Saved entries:
::::

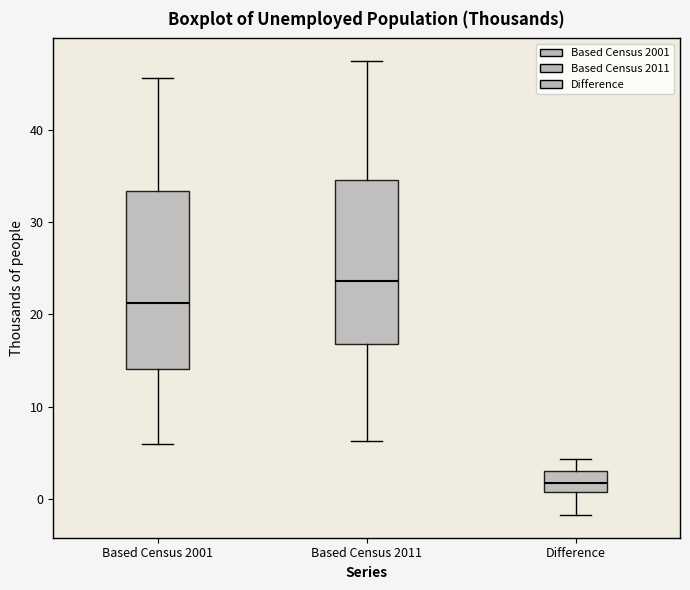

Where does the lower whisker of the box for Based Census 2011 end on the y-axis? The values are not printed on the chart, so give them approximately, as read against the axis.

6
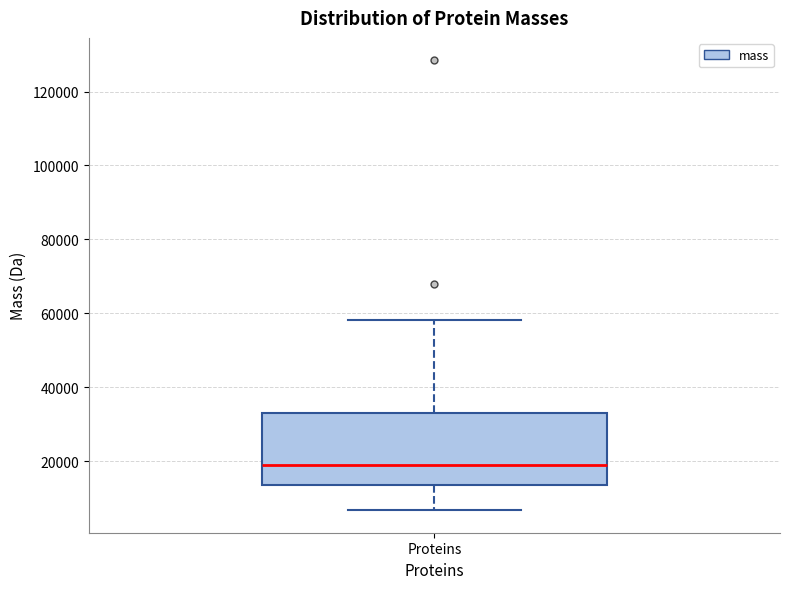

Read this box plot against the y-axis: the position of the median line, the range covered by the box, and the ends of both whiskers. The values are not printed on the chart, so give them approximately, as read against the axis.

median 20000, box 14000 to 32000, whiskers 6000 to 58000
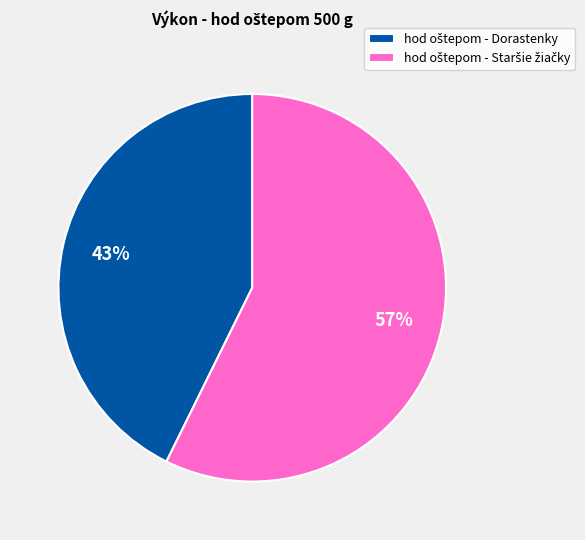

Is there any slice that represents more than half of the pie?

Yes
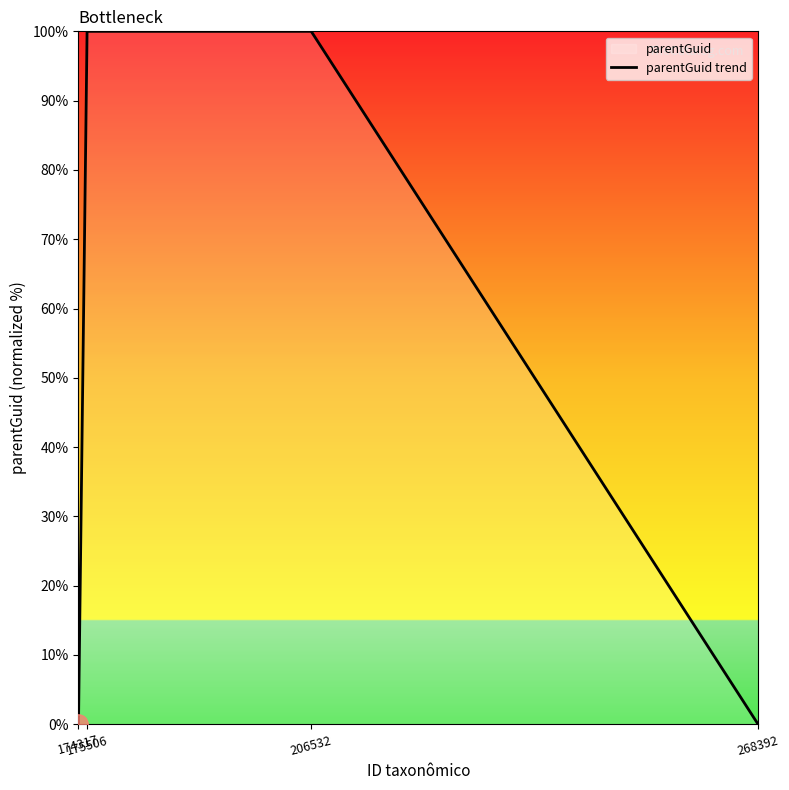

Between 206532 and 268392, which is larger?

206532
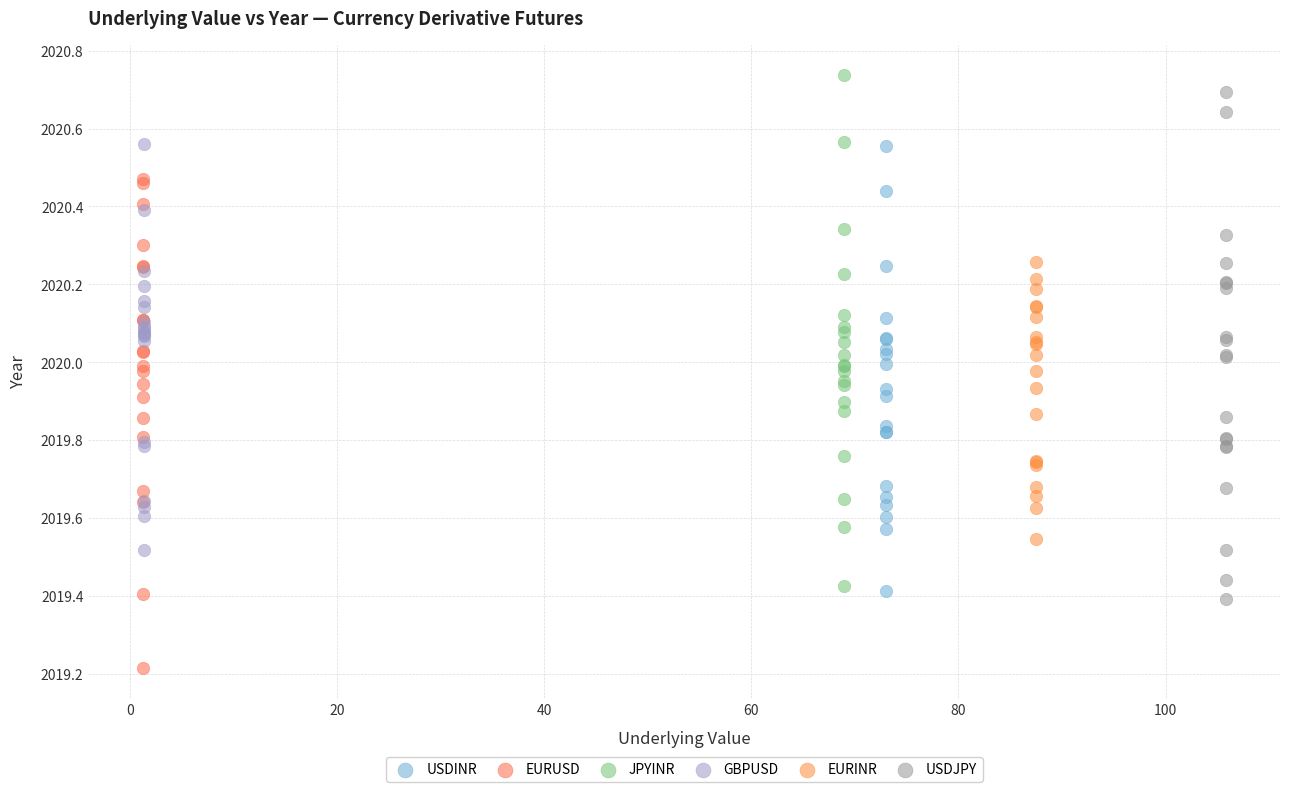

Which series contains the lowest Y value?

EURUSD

::::

--- Directions ---
Update all of the lines above by replacing "y-axis" with "vertical axis" and changing nothing else. Leave the pictures out of your answer.

--- Exercise response ---
Where does the lower whisker of the box for Based Census 2011 end on the vertical axis? The values are not printed on the chart, so give them approximately, as read against the axis.

6

Read this box plot against the vertical axis: the position of the median line, the range covered by the box, and the ends of both whiskers. The values are not printed on the chart, so give them approximately, as read against the axis.

median 20000, box 14000 to 32000, whiskers 6000 to 58000

Is there any slice that represents more than half of the pie?

Yes

Between 206532 and 268392, which is larger?

206532

Which series contains the lowest Y value?

EURUSD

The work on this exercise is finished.